**WHAT YOU NEED TO DO:**
Go through the records line by line from the top and repeat each one exactly, ending with the line that contains "FIGURE 4 Comparative".

[INPUT]

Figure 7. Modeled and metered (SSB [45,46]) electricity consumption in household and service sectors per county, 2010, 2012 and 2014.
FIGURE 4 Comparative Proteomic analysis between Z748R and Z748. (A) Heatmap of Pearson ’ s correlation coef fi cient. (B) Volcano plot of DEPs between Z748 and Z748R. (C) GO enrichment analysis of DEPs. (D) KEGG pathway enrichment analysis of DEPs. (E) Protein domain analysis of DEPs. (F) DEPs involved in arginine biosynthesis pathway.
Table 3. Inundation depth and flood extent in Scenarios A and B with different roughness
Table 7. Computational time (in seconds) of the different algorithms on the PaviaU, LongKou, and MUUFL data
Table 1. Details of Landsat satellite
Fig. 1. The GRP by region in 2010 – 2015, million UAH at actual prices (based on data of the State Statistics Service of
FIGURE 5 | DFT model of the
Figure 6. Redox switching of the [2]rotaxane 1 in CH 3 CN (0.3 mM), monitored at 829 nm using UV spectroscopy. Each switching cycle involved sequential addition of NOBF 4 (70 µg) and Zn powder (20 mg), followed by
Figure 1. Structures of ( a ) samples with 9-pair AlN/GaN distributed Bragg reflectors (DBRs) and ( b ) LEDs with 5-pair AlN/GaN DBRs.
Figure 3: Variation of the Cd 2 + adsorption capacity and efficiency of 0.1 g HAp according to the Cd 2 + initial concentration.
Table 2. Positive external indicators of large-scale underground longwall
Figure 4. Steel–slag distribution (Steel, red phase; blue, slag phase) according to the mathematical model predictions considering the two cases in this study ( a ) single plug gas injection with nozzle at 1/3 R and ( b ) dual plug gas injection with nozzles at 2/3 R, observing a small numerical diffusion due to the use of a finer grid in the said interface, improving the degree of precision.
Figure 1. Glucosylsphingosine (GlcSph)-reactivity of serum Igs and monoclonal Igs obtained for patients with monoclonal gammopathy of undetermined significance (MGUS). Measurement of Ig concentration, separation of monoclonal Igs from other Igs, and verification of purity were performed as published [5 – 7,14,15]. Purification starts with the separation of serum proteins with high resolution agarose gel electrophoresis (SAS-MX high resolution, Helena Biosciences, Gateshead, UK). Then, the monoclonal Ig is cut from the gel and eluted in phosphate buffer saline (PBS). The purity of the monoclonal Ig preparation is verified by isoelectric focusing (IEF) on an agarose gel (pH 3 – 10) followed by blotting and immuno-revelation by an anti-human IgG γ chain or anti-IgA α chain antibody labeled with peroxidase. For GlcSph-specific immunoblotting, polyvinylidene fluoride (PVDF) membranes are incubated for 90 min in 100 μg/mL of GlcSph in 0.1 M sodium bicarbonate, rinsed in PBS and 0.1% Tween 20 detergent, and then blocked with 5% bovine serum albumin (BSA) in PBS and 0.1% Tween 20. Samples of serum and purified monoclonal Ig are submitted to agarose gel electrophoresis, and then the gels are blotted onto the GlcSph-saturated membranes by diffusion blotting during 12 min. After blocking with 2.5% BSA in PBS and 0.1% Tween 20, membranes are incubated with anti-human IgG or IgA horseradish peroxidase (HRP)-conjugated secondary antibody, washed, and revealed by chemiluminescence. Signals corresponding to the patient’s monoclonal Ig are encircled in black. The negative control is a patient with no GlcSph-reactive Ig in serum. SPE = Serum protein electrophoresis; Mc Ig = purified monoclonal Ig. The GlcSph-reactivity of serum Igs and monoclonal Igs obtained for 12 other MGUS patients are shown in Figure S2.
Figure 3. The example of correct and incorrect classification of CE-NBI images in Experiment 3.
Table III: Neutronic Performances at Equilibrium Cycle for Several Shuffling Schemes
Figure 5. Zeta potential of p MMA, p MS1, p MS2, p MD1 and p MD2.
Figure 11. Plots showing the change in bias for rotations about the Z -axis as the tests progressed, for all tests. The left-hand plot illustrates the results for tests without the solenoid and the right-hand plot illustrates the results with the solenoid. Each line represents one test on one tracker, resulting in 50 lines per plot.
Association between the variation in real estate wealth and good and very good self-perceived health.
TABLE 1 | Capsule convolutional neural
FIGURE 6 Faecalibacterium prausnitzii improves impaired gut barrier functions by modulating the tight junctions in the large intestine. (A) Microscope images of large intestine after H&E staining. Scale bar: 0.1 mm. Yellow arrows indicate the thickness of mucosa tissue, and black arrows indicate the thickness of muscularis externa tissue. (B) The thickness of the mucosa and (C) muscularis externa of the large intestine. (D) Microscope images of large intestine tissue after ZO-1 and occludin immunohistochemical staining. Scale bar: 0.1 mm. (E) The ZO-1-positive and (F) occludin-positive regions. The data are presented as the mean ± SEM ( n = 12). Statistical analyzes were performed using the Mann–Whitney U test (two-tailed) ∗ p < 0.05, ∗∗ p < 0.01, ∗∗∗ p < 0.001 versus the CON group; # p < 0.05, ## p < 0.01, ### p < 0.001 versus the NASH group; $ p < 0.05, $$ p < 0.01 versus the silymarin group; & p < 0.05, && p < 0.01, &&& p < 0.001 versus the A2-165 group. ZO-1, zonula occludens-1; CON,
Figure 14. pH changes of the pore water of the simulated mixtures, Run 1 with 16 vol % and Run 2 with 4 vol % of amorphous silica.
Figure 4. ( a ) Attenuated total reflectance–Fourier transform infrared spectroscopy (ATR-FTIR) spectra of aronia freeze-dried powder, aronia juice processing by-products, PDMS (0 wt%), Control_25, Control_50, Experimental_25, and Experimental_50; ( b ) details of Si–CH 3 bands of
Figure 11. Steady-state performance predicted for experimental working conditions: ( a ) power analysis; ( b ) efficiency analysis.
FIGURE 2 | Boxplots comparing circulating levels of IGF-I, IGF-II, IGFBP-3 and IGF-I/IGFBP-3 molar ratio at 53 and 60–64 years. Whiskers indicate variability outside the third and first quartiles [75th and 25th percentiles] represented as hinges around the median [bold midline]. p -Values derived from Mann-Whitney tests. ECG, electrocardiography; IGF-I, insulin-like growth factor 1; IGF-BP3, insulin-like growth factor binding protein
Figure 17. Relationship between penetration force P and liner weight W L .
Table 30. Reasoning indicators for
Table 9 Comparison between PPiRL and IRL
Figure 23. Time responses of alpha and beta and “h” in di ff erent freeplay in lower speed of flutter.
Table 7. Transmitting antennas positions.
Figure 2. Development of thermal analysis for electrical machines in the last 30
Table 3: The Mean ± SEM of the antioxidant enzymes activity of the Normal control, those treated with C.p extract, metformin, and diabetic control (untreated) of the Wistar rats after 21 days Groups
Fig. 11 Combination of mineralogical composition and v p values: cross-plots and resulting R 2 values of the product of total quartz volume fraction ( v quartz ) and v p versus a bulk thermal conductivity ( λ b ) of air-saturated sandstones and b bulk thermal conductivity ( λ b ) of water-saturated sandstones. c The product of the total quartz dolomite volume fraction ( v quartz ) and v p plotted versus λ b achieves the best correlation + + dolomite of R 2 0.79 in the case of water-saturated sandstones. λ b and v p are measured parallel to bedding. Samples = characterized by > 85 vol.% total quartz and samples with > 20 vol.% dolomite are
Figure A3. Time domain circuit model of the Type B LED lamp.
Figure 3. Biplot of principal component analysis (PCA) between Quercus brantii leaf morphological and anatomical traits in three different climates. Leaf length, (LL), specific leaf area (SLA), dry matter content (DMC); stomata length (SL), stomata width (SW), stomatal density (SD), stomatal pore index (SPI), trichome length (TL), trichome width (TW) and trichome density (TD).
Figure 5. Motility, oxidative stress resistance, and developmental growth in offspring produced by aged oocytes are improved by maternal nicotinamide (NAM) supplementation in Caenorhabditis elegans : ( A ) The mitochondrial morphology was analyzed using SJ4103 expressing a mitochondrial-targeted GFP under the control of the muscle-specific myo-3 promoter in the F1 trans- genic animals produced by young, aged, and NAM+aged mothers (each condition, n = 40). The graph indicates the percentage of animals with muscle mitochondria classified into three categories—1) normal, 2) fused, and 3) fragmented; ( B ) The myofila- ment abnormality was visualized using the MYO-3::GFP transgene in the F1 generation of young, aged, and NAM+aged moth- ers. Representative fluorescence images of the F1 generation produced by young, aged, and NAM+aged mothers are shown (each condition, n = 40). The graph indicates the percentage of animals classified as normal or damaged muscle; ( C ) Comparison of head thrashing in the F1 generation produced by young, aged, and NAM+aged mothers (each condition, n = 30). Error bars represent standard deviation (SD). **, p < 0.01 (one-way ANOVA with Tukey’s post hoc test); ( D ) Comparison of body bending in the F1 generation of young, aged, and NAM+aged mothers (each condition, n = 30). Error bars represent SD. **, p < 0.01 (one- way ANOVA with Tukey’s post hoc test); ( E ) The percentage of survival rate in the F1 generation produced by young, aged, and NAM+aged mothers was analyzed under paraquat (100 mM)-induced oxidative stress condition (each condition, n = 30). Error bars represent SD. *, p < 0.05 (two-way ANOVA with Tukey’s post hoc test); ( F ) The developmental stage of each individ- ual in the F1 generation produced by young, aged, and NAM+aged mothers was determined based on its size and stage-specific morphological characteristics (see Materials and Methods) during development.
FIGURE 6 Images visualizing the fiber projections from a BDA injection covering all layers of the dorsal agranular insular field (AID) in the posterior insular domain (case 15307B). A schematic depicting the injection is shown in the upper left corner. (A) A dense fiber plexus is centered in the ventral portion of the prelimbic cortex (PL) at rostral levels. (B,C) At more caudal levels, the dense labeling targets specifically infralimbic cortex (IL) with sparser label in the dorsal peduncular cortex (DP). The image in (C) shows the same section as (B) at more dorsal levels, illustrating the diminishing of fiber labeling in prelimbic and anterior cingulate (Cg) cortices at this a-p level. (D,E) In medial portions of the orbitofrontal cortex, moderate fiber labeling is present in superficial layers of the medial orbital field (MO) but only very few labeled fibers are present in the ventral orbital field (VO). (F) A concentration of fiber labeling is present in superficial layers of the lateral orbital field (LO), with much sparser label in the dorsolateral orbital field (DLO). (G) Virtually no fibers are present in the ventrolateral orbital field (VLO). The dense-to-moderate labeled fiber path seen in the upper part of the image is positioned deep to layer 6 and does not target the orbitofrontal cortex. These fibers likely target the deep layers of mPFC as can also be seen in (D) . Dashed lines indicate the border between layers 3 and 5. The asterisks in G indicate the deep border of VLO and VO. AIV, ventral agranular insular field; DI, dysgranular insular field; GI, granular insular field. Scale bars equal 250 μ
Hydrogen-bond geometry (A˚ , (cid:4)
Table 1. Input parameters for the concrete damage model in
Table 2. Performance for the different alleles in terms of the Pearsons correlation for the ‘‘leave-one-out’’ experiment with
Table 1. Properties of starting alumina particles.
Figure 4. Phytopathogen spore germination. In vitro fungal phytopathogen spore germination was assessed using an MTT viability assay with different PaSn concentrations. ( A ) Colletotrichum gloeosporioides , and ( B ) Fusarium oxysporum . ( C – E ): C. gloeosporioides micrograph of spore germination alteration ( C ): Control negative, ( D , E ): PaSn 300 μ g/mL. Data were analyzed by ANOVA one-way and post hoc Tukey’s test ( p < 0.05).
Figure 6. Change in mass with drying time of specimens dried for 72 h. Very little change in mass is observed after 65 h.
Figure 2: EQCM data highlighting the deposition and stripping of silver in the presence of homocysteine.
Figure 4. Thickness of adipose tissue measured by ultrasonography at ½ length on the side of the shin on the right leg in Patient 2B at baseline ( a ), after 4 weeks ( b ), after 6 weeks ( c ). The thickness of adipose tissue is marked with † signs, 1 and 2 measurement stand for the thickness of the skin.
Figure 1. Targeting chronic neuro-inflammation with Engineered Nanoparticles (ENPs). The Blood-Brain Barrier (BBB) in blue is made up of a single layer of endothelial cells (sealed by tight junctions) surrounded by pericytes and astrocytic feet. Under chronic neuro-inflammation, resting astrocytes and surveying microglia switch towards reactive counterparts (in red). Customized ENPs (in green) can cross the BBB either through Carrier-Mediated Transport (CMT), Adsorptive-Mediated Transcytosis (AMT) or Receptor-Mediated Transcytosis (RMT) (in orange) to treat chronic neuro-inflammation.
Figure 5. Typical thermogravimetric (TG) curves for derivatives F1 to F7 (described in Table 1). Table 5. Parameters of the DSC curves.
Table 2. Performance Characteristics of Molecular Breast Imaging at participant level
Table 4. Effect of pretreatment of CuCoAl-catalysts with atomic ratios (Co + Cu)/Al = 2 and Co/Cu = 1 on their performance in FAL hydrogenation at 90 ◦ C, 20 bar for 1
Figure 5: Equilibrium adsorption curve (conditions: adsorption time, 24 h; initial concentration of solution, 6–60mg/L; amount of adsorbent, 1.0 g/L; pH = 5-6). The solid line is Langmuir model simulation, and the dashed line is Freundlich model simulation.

[/INPUT]

**YOUR SOLUTION:**
Figure 7. Modeled and metered (SSB [45,46]) electricity consumption in household and service sectors per county, 2010, 2012 and 2014.
FIGURE 4 Comparative Proteomic analysis between Z748R and Z748. (A) Heatmap of Pearson ’ s correlation coef fi cient. (B) Volcano plot of DEPs between Z748 and Z748R. (C) GO enrichment analysis of DEPs. (D) KEGG pathway enrichment analysis of DEPs. (E) Protein domain analysis of DEPs. (F) DEPs involved in arginine biosynthesis pathway.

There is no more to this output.